El maridaje entre vino y embutidos es uno de los grandes placeres de la gastronomía. No hace falta ser un experto ni tener una bodega profesional: con unas nociones básicas puedes crear combinaciones espectaculares en casa.

En esta guía te explicamos cómo acertar siempre.

Principio básico del maridaje

La regla más importante es sencilla: equilibrar intensidades.

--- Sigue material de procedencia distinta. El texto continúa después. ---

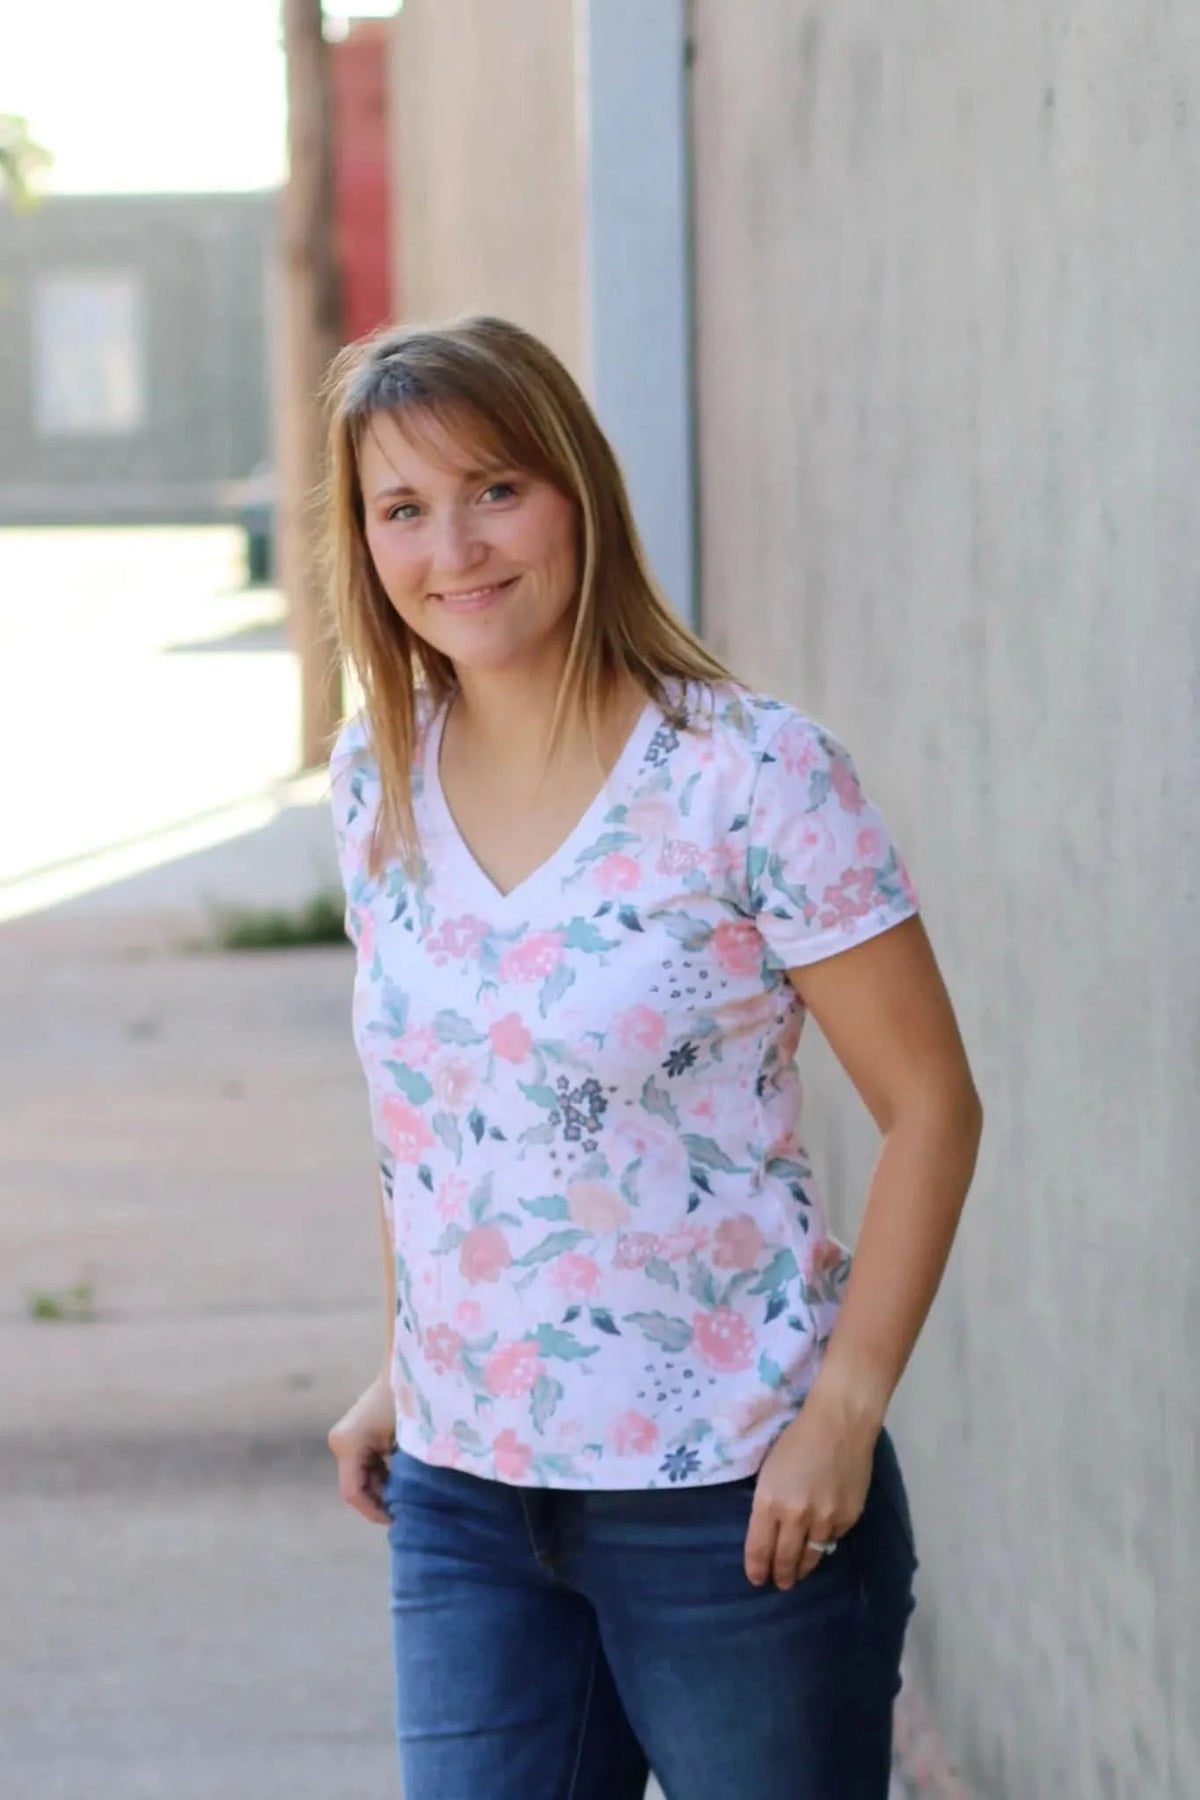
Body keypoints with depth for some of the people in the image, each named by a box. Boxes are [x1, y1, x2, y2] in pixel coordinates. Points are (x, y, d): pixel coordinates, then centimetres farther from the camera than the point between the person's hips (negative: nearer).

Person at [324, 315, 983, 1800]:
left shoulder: (751, 774, -11)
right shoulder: (377, 783, 4)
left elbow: (930, 1107, -9)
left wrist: (843, 1412, -14)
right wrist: (404, 1370, 14)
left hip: (734, 1495, -4)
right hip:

  • Embutidos suaves → vinos ligeros
  • Embutidos intensos → vinos con más cuerpo

Si el vino es demasiado fuerte, tapa el sabor del embutido.
Si es demasiado suave, se queda corto.

Jamón ibérico

Mejor con:
  • Vinos tintos suaves (tipo crianza)
  • Vinos blancos con cuerpo
  • Cava o espumosos

Recomendación: un tinto de Ribera del Duero o Rioja funciona muy bien.

Chorizo

Mejor con:

Vinos tintos con carácter

Vinos jóvenes y afrutados

Ideal: vinos de Toro o Priorat

Evita: vinos blancos muy suaves (desaparecen frente al sabor del chorizo).

Salchichón

Mejor con:

Tintos suaves

Rosados

Un rosado fresco o un tinto joven de Navarra es perfecto.

Lomo embuchado

Mejor con:

Vinos blancos

Tintos ligeros

Prueba con un blanco de Rueda.

Tipos de queso y cómo combinarlos

Quesos curados

Intensos y salados

Ideales con tintos con cuerpo

Perfectos con jamón o lomo

Quesos semicurados

  • Equilibrados y versátiles
  • Funcionan con tintos jóvenes o rosados
  • Perfectos para tablas mixtas

Quesos cremosos (brie, camembert)

  • Suaves y grasos
  • Van mejor con blancos o espumosos

Quesos azules

  • Muy intensos
  • Combinan con vinos dulces o tintos potentes

Cómo montar una tabla perfecta en casa

Para acertar sin complicarte:

✔ 2–3 embutidos (jamón, chorizo, salchichón)
✔ 2–3 quesos (uno suave, uno curado, uno cremoso)
✔ 1–2 vinos (tinto + blanco o espumoso)

Así consigues variedad y equilibrio.

Consejos prácticos que marcan la diferencia:

  • Saca los embutidos 20 minutos antes → mejor sabor
  • No los sirvas fríos (error muy común)
  • Corta fino → mejora textura y experiencia
  • Empieza por sabores suaves y termina con intensos

Maridar vino y embutidos no es complicado. Solo necesitas recordar:

✔ Equilibrar intensidades
✔ Elegir vinos que acompañen, no que dominen

Con eso, tendrás una combinación ganadora.